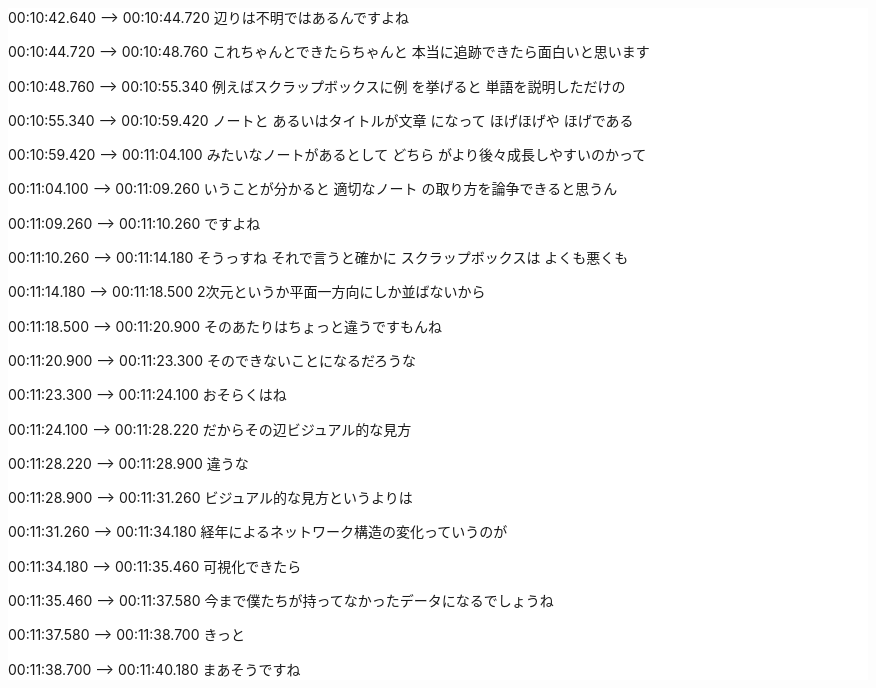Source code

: 00:10:42.640 --> 00:10:44.720
辺りは不明ではあるんですよね

00:10:44.720 --> 00:10:48.760
これちゃんとできたらちゃんと 本当に追跡できたら面白いと思います

00:10:48.760 --> 00:10:55.340
例えばスクラップボックスに例 を挙げると 単語を説明しただけの

00:10:55.340 --> 00:10:59.420
ノートと あるいはタイトルが文章 になって ほげほげや ほげである

00:10:59.420 --> 00:11:04.100
みたいなノートがあるとして どちら がより後々成長しやすいのかって

00:11:04.100 --> 00:11:09.260
いうことが分かると 適切なノート の取り方を論争できると思うん

00:11:09.260 --> 00:11:10.260
ですよね

00:11:10.260 --> 00:11:14.180
そうっすね それで言うと確かに スクラップボックスは よくも悪くも

00:11:14.180 --> 00:11:18.500
2次元というか平面一方向にしか並ばないから

00:11:18.500 --> 00:11:20.900
そのあたりはちょっと違うですもんね

00:11:20.900 --> 00:11:23.300
そのできないことになるだろうな

00:11:23.300 --> 00:11:24.100
おそらくはね

00:11:24.100 --> 00:11:28.220
だからその辺ビジュアル的な見方

00:11:28.220 --> 00:11:28.900
違うな

00:11:28.900 --> 00:11:31.260
ビジュアル的な見方というよりは

00:11:31.260 --> 00:11:34.180
経年によるネットワーク構造の変化っていうのが

00:11:34.180 --> 00:11:35.460
可視化できたら

00:11:35.460 --> 00:11:37.580
今まで僕たちが持ってなかったデータになるでしょうね

00:11:37.580 --> 00:11:38.700
きっと

00:11:38.700 --> 00:11:40.180
まあそうですね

☆ ☆ ☆

Your assignment. Reproduce the records from the very beginning through the line containing "みたいなノートがあるとして どちら がより後々成長しやすいのかって", and leave the pictures out of your answer.

Your response.
Source code

: 00:10:42.640 --> 00:10:44.720
辺りは不明ではあるんですよね

00:10:44.720 --> 00:10:48.760
これちゃんとできたらちゃんと 本当に追跡できたら面白いと思います

00:10:48.760 --> 00:10:55.340
例えばスクラップボックスに例 を挙げると 単語を説明しただけの

00:10:55.340 --> 00:10:59.420
ノートと あるいはタイトルが文章 になって ほげほげや ほげである

00:10:59.420 --> 00:11:04.100
みたいなノートがあるとして どちら がより後々成長しやすいのかって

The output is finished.